## Document passage
↓
Mass is a 1976 novel by Filipino novelist F. Sionil José, the third in order of writing, and chronologically the fifth and last instalment, of his acclaimed Rosales Saga novels, so named for the provincial Philippine town, in Pangasinan province, where he grew up.

Sequel to The Pretenders, which covers the story of Antonio "Tony" Samson, Mass follows his bastard son, José, aka Pepe, as he lives in the Manila slums and tries to eke out a college education for himself. Pepe is not a particularly ambitious or overachieving young man, and this grates on his blood relations, who are often given to comparing him to his uncle-cum-illegitimate father Tony, who with their help managed to get into Harvard and eventually marry into the Philippine upper class. Pepe tries to do his best in school, largely to please his relatives, but much of what he really wants to do is eat, see movies, and have sex, not necessarily in that order.
↑
## Exercise
Answer these questions using the text about the novel Mass.
(a) In what year was the novel published?
(b) In which province is the town the saga is named for?
(c) Which university did Tony get into?

## Data segment
↓
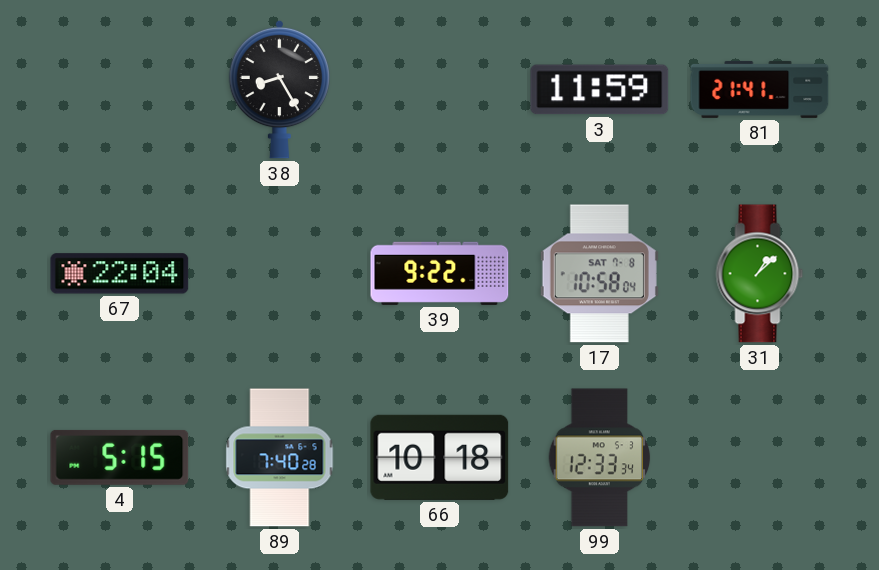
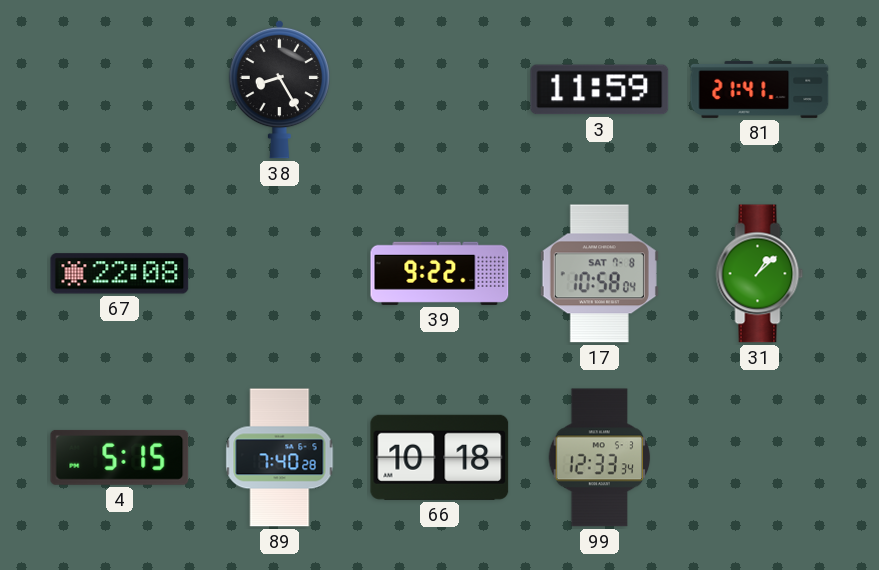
67: 22:04 -> 22:08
↑
## Answer to the task
(a) 1976
(b) Pangasinan
(c) Harvard